Pittsburgh Post-Gazette

Cronkite reports on air battle over Germany

- Len Barcousky: lbarcousky@gmail.com.

What would become one of the most famous names in journalism appeared on the front page of the Pittsburgh Post-Gazette 75 years ago.

Walter Cronkite, then a United Press staff writer, assembled a “You Are There”-style report on a 1944 American bombing raid over Germany by at least 1,400 planes.

“It was weird waiting for death up there,” Cronkite wrote in a story that appeared Jan. 13 and was based on the accounts provided by airmen who took part in the mission. While the outside temperatur­e was 33 degrees below zero, “you sweated so [much] that you took off your gloves and turned off the heat in your flying suit.”

“It was eerily quiet, with even your engines sounding strangely muffled, while you waited for death to make his entrance,” he wrote. “Then he came, roaring at you in the form of a row of Messerschm­itts with madmen at the controls …” The German pilots first fired rockets, then followed up with machine guns. “That was the experience related today by American fliers who spent three appalling hours over Germany.”

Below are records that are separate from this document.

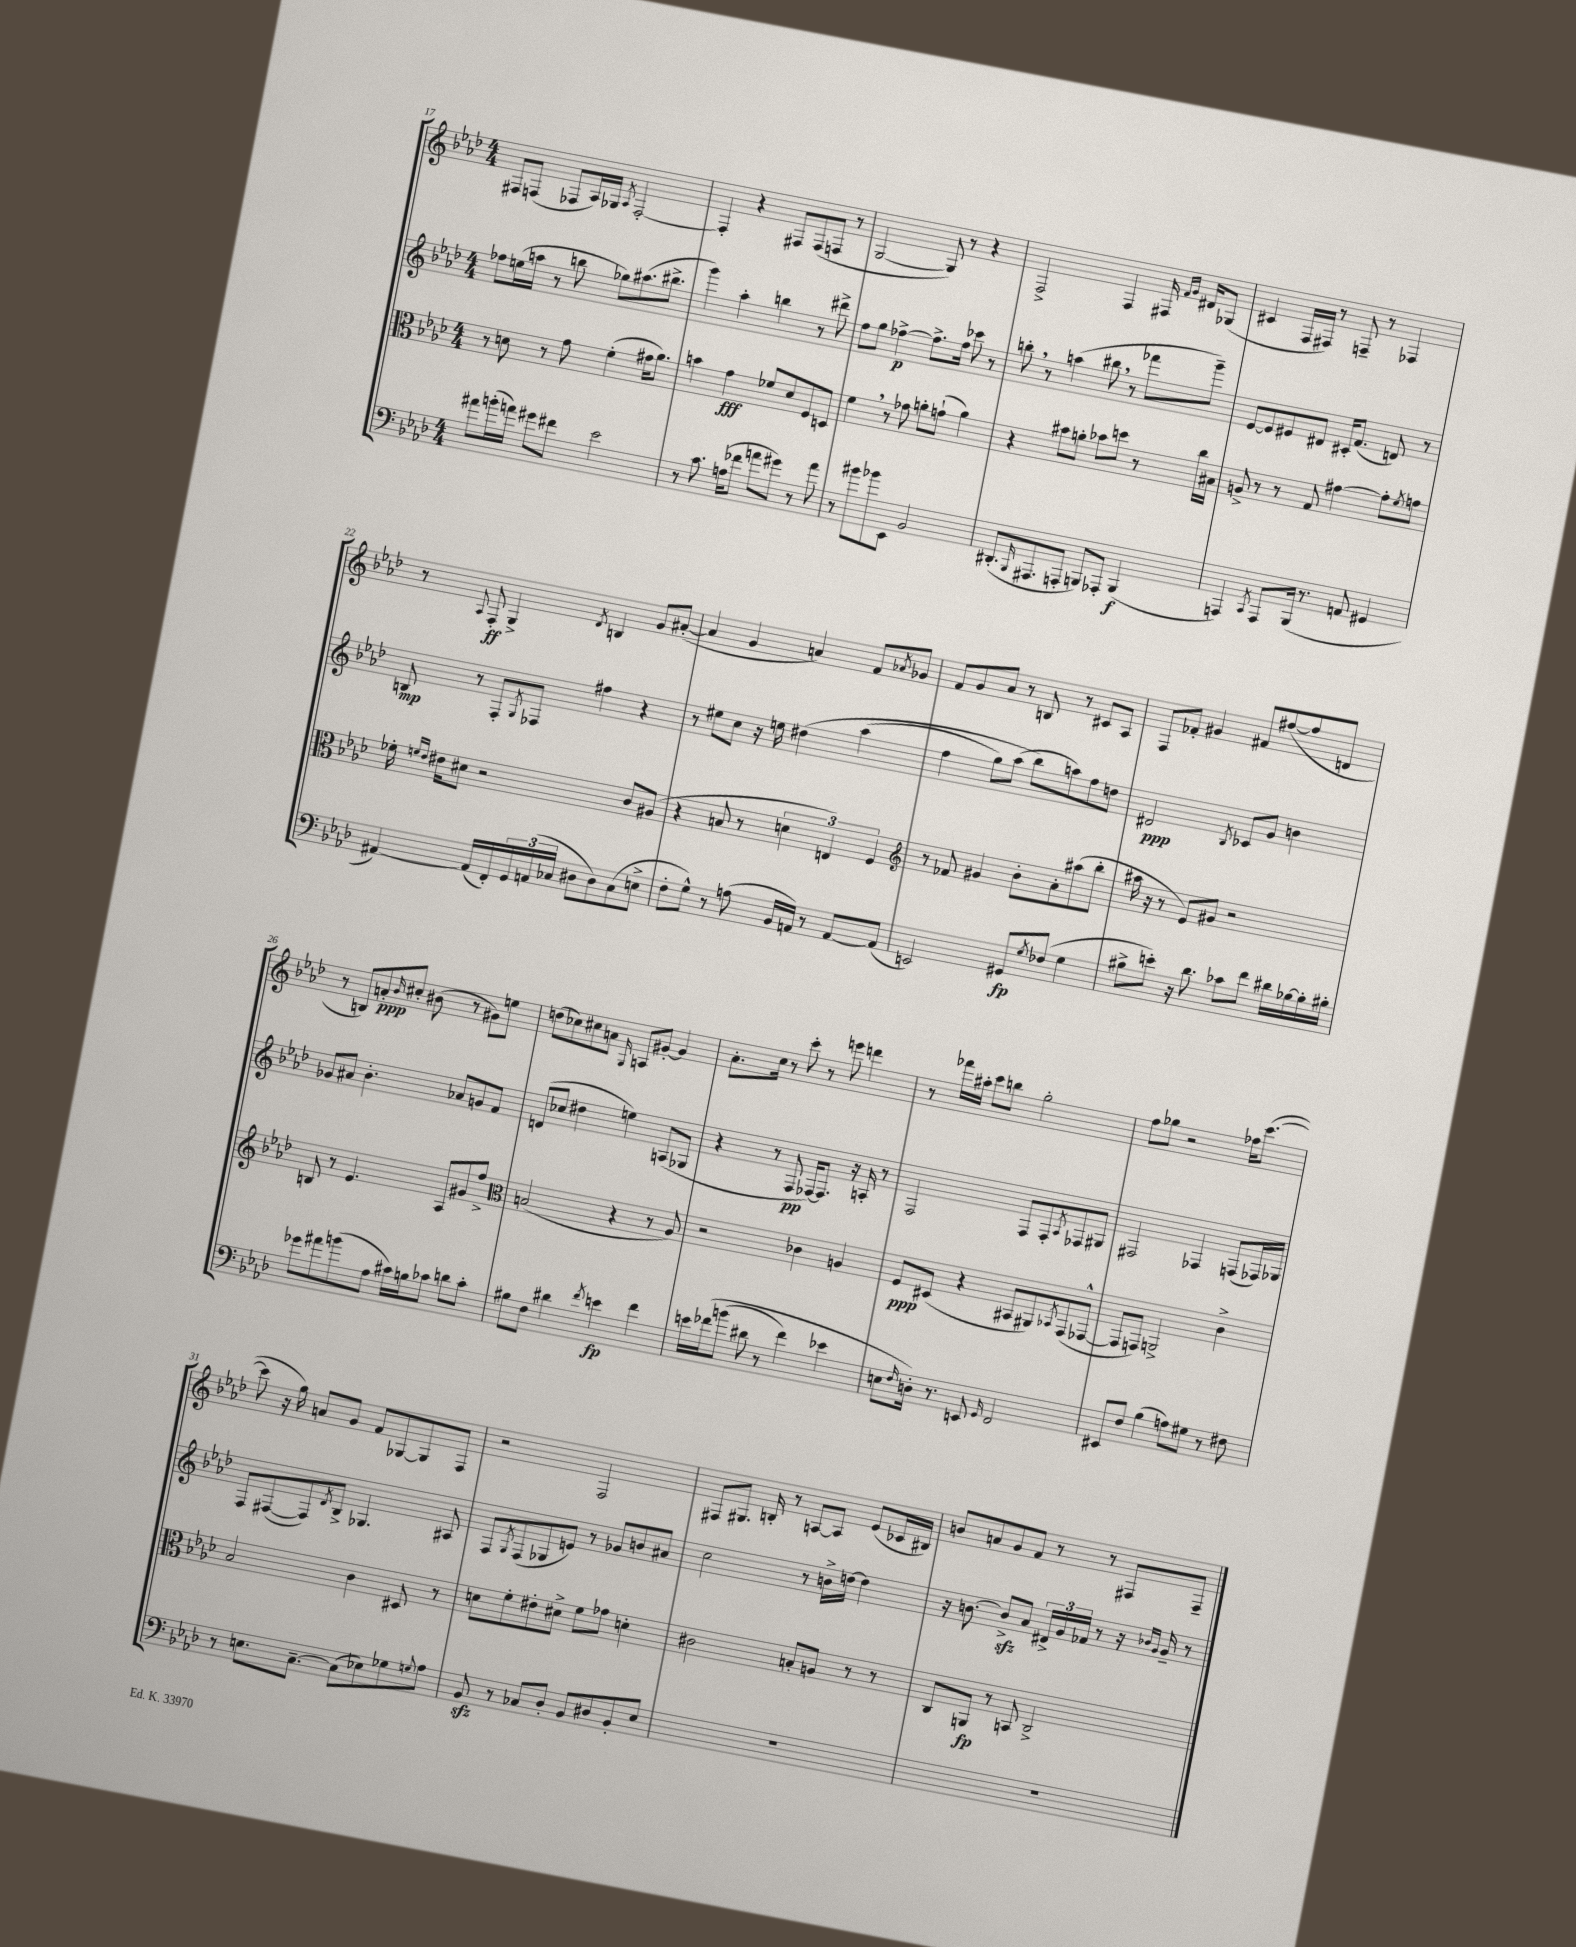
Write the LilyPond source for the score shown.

<<
\new StaffGroup <<
\new Staff = "s0" {
    \clef treble \key aes \major \numericTimeSignature \time 4/4
    fis8 f8( fes8 aes16) ges16 \acciaccatura { aes8 } fes2~-. |
    fes4-. r4 fis8 fis8( f8 r8 |
    g2~ g8) r8 r4 |
    f2-> f4 fis16 \grace { f'16 g'16 } dis'16 ges8( |
    cis'4 f16 fis16) r8 f8-- r8 fes4 |
    r8 \appoggiatura { aes8 } f8-.\ff g4-> \acciaccatura { des'8 } b4 g'8 ais'8~-.( |
    ais'4 g'4 a'4) f'8 \acciaccatura { aes'8 } ges'8 |
    f'8 g'8 aes'8 r8 b8 r8 cis'8 aes8 |
    f8 fes'8-. gis'4 fis'8 fis''8~( fis''8 d'8 |
    r8 b8) a'8-.\ppp \grace { bes'16 } cis''8-. bis'8( r8 gis'8) e''8 |
    d''8( ces''8) cis''8 a'8 \grace { g16 } a8 gis'8~-. gis'4 |
    aes'8.-. c''16 r8 c'''8-. r8 e'''8 d'''4 |
    r8 fes'''16 ais''16-. c'''8 b''8 g''2-. |
    f''8 ges''8 r2 fes''16 c'''8.~( |
    c'''8 r16 g''16) a'8 g'8 f'8 ges8~ ges8 f8 |
    r2 f2 |
    fis8 gis8. b16-. r8 a8~ a8 ees'8( ces'16 bis16) |
    b'8 a'8 g'8 f'8 r8 r8 fis8 fis8-- \bar "|." |
}
\new Staff = "s1" {
    \clef treble \key aes \major \numericTimeSignature \time 4/4
    fes''8 e''16( a''16 r8 b''8 ges''8) ais''8.( bis''8.-> |
    g'''4) aes''4-. b''4 r8 dis'''8-> |
    f''8 g''8 fes''4~->\p fes''8.-> fes''16 ces'''8 r8 |
    b''8-. \breathe r8 a''4( bis''8 \breathe r8 fes'''8 g'''8--) |
    ees'8~ ees'8 eis'8 dis'8 cis'16-. f'8.( d'8) r8 |
    b8\mp r8 f8-. \acciaccatura { g8 } fes8 fis''4 r4 |
    r8 eis''8 c''8 r16 e''16 dis''4\( aes''4( |
    f''4 g''8) aes''8( bes''8\) a''8) f''8 d''8 |
    dis'2\ppp \acciaccatura { bes8 } ces'8 g'8 b'4 |
    ges'8 ais'8 bes'4.-. aes'8 g'8 f'8 |
    d'8( ces''8 dis''4 e''4) a8( ges8 |
    r4 r8 f8\pp fes16~) fes8. r16 a16-. r8 |
    f2 f8 f8-. \acciaccatura { aes8 } fes8 gis8 |
    fis2 fes4 f8( fes16) ges16 |
    f8 fis8~( fis8) \acciaccatura { des'8 } bes8-> ges4. ais8 |
    f8 \acciaccatura { g8 } f8( ges8 e'8) r8 ges'8 b'8 ais'8 |
    c''2 r8 b'16-> d''16~ d''4 |
    r16 b'8.~ b'8->\sfz aes'8 \tuplet 3/2 { dis'16-> g'16 fes'16 } r8 r16 \grace { bes'16 g'16 } g'16-- r8 \bar "|." |
}
\new Staff = "s2" {
    \clef alto \key aes \major \numericTimeSignature \time 4/4
    r8 d'8 r8 g'8 f'4-.( gis'16 aes'8.) |
    b'4 g'4\fff fes'8 des'8 f8 d8 |
    f'4 \breathe r8 ges'8 a'8-. g'8-!( a'4) |
    r4 bis'8 a'8-. bes'8 d''8 r8 c''16 bis16 |
    a8-> r8 r8 g8 gis'4~ gis'8-. \acciaccatura { f'8 } g'8 |
    fes'16-. \grace { f'16 ees'16 } eis'16 dis'8 r2 c'8 ais8( |
    r4 b8 r8 \tuplet 3/2 { d'4 e4) f4 } |
    \clef treble r8 fes'8 gis'4 bes'8-. aes'8-. ais''8( bes''8-. |
    ais''16 r16 r8 ees'8) gis'8 r2 |
    b8 r8 ees'4. aes8 gis'8 f''8-> |
    \clef alto b2( r4 r8 aes8) |
    r2 ces'4 a4 |
    f8\ppp dis8( r4 bis,8 ais,8) \acciaccatura { bes,8 } g,8( ges,8~-^ |
    ges,8 g,8) a,2-> c'4-> |
    bes2 c'4 dis8 r8 |
    d'8 f'8-. eis'8-. dis'8-> f'8 ges'8 d'4-. |
    cis'2 b8-. a8 r8 r8 |
    c8 a,8\fp r8 b,8 c2-> \bar "|." |
}
\new Staff = "s3" {
    \clef bass \key aes \major \numericTimeSignature \time 4/4
    ais'8 b'16-.( a'16) gis'8 fis'8 ees'2 |
    r8 c'8. a16( fes'8 a'8 gis'8) r8 a'8 |
    r8 bis'8 bes'8 ees,8 bes,2 |
    dis,8.-.( \grace { bes,,16 } ais,,8. a,,8-. b,,8) aes,,8-. b,,4\f( |
    a,,4) \acciaccatura { c,8 } a,,8 bes,,16( r8. a,8 gis,4 |
    ais,4~) ais,16( f,16-.) \tuplet 3/2 { g,16 a,16( ces16 } dis8 dis8) ces8( e8-> |
    f8-. g8-^) r8 a8( bes,16 a,16) r8 a,8~ a,8( |
    e,2) gis,8\fp \acciaccatura { g8 } fes8( g4 |
    bis8-> e'8-.) r16 des'8. ces'8 f'8 dis'16 bes16~ bes16-. bis16-. |
    ges'8 ais'8 b'8( aes8 cis'16) b16 ces'8 d'8 ces'8-. |
    bis8 f8 dis'4 \acciaccatura { f'8 } e'4\fp f'4 |
    e'16 fes'16\( b'8( dis'8 r8 fes'4) ees'4 |
    e8 \grace { f16 } d16-.\) r8. e,8 \grace { g,16 } f,2 |
    eis,8 f8 bes4( a8) gis8 r8 fis8 |
    r8 e8. c8.~-- c8( ees8) ges8 \appoggiatura { g8 } aes8 |
    bes,8\sfz r8 ces8 des8-. bes,8 dis8 bes,8-. ees8 |
    R1 |
    R1 \bar "|." |
}
>>
>>
\layout { \context { \Score currentBarNumber = #17 } }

Cronkite, based in London, was the re-write man that day for material gathered by UPI reporters at American air bases after the raid. He was 27 and had worked for the wire service since 1937.

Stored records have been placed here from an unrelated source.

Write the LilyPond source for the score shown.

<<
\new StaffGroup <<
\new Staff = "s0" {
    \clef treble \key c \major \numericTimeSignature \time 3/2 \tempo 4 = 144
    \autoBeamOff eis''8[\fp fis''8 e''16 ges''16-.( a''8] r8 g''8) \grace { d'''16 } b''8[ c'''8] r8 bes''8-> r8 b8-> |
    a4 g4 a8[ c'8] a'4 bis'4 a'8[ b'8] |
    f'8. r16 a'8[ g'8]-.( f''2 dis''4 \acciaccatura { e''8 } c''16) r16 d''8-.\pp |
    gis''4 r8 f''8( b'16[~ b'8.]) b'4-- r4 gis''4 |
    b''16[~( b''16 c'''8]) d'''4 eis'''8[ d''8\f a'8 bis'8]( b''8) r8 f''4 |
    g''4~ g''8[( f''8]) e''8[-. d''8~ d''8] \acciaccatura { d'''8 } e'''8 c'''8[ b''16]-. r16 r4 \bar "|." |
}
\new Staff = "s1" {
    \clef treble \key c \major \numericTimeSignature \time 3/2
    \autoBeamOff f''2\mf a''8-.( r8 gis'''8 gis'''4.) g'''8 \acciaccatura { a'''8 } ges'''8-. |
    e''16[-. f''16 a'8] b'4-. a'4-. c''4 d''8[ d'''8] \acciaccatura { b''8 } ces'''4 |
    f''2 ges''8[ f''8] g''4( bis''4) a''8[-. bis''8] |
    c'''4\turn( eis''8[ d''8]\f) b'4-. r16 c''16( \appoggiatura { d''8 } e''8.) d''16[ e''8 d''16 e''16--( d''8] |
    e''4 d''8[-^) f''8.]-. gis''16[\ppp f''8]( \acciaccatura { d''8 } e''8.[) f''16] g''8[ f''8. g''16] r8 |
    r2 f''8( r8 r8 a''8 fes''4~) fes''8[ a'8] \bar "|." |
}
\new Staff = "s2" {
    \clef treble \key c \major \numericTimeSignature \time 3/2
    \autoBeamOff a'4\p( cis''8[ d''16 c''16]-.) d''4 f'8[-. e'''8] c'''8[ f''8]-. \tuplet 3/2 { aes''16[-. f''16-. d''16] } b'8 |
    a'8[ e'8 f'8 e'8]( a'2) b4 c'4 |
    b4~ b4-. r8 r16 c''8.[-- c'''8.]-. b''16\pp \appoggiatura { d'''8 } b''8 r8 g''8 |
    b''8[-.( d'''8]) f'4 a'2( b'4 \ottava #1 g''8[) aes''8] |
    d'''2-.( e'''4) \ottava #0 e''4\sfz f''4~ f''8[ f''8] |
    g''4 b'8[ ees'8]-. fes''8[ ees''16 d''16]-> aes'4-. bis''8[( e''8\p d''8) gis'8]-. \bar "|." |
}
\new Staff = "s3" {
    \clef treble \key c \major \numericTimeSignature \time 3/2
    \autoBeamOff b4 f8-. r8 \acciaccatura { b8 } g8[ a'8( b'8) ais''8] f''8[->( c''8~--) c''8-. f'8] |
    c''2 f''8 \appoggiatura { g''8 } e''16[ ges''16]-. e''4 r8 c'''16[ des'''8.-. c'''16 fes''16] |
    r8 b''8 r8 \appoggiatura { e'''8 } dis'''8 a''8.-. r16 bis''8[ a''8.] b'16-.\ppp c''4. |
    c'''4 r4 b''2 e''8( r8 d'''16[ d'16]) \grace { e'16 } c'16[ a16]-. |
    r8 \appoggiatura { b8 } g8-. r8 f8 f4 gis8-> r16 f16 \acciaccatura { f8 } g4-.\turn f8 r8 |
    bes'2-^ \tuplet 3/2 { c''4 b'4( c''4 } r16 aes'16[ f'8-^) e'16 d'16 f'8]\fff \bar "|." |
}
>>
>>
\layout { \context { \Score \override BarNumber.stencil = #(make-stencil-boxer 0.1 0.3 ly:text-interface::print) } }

Cronkite described the recent air battle in nearnoveli­stic terms. “It was a story of heroism … of Fortress gunners who held their fire until their turrets were almost brushed by enemy wings, of bomber crews who battled valiantly long after their ships had been mortally stricken.”

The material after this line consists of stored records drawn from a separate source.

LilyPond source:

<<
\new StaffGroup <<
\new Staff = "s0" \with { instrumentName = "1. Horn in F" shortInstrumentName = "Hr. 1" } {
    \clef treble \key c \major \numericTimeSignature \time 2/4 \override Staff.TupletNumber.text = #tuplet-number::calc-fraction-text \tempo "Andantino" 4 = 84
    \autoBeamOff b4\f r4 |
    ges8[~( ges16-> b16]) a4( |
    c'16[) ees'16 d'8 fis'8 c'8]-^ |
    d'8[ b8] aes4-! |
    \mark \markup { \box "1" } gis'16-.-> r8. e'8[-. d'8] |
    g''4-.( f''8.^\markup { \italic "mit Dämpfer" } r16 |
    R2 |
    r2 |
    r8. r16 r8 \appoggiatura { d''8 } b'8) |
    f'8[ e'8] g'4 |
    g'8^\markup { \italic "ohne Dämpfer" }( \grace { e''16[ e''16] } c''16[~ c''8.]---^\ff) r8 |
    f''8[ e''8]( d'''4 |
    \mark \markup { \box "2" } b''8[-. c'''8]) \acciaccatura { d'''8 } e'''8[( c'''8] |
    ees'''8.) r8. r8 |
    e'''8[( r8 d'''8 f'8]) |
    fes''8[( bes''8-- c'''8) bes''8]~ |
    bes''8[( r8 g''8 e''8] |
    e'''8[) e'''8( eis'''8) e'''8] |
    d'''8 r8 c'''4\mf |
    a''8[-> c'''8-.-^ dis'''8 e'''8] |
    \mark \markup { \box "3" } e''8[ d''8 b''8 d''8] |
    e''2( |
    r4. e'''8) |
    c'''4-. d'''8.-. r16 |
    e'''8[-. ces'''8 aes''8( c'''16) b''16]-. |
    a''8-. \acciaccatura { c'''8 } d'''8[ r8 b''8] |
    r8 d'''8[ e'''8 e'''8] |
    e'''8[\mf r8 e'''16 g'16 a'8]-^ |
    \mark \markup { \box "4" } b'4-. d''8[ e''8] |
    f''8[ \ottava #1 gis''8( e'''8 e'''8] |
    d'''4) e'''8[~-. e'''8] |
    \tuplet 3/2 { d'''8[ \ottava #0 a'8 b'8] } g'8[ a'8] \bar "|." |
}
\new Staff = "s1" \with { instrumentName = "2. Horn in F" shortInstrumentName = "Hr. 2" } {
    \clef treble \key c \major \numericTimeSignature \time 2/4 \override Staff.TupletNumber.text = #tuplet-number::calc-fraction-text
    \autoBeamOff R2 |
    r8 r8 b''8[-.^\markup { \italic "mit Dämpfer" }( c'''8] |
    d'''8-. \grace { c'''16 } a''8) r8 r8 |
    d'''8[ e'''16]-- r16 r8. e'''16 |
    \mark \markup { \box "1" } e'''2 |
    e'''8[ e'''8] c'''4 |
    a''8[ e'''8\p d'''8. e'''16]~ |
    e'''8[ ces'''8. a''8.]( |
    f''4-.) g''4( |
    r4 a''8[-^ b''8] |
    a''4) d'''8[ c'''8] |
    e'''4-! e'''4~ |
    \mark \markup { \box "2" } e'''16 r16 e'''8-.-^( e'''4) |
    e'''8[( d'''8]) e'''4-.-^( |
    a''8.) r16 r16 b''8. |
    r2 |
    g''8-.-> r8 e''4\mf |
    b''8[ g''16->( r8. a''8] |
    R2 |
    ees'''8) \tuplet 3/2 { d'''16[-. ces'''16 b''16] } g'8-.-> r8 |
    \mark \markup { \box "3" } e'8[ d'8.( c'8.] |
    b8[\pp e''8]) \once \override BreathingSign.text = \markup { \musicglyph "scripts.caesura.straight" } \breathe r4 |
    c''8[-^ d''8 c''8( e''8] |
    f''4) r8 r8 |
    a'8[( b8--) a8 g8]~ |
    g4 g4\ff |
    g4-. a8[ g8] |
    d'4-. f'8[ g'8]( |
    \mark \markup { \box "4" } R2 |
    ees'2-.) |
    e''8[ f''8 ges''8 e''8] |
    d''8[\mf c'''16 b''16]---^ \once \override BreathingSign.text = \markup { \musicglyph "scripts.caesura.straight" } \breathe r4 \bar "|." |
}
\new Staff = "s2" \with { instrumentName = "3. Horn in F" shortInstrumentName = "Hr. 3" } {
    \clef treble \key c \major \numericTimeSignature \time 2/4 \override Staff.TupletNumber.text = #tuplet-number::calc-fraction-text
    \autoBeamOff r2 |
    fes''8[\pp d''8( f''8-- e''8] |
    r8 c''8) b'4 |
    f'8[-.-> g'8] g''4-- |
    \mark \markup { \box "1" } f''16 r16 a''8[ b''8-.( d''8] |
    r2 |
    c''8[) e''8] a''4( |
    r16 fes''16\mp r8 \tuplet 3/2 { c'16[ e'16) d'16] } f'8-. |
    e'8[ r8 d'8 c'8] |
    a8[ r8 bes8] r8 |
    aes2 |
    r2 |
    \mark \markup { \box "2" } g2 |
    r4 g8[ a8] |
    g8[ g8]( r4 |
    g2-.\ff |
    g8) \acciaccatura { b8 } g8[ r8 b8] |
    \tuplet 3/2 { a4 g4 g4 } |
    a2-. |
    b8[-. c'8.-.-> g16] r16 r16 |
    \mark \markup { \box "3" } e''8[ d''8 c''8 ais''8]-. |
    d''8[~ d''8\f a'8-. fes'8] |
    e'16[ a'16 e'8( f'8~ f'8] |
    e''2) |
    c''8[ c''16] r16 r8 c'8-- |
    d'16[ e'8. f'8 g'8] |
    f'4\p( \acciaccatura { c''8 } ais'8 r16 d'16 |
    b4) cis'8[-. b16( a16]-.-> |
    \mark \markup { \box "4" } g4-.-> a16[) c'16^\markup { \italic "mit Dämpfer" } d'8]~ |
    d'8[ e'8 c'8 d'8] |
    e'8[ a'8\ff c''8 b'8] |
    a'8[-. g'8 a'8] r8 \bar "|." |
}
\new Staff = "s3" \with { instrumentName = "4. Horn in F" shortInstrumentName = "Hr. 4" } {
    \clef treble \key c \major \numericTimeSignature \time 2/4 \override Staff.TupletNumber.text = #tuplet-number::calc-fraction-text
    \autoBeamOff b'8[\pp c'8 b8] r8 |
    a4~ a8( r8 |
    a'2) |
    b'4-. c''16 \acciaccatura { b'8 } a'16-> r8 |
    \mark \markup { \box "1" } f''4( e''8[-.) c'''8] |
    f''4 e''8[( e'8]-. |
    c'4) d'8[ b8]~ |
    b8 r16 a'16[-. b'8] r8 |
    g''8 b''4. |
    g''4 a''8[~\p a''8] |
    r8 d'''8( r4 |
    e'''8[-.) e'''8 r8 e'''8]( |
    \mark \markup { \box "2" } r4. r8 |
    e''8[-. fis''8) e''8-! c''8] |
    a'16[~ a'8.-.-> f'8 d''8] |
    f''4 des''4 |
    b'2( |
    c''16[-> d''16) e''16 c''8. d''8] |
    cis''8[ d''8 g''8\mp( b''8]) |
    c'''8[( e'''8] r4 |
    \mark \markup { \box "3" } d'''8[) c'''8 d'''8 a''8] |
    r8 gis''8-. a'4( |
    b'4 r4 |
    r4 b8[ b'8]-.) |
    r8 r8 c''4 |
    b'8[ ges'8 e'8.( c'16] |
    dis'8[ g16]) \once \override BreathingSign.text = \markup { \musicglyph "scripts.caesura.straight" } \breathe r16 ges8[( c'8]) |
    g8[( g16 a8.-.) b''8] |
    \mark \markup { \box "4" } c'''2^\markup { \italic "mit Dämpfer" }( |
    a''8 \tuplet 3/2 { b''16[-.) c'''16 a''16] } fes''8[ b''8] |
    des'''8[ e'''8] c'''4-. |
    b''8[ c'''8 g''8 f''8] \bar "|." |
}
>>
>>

Cronkite had some personal experience involving aviation and air combat. Eleven months earlier he had been among six reporters, including future CBS correspond­ent Andy Rooney, who flew on a bombing mission over Germany. One of the journalist­s, New York Times reporter Robert Post, died when his B-24 was shot down and exploded.

Later in the war, Cronkite was aboard a glider landing with members of the U.S. Army’s 101st Airborne as part of “Operation Market Garden” in the Netherland­s. Months later he covered the Battle of the Bulge.

Cronkite joined the television division of CBS News in 1960. In 1962, the 25-year journalism veteran became anchor of the network’s evening news. In that position, he headed CBS coverage of stories that included the assassinat­ion of President John F. Kennedy, the U.S. race to the moon, the Vietnam War and the Watergate scandal that resulted in the resignatio­n of President Richard Nixon.

His closed his last broadcast as CBS anchor with his familiar signoff, followed by the date: “And that’s the way it is: Friday, March 6, 1981.”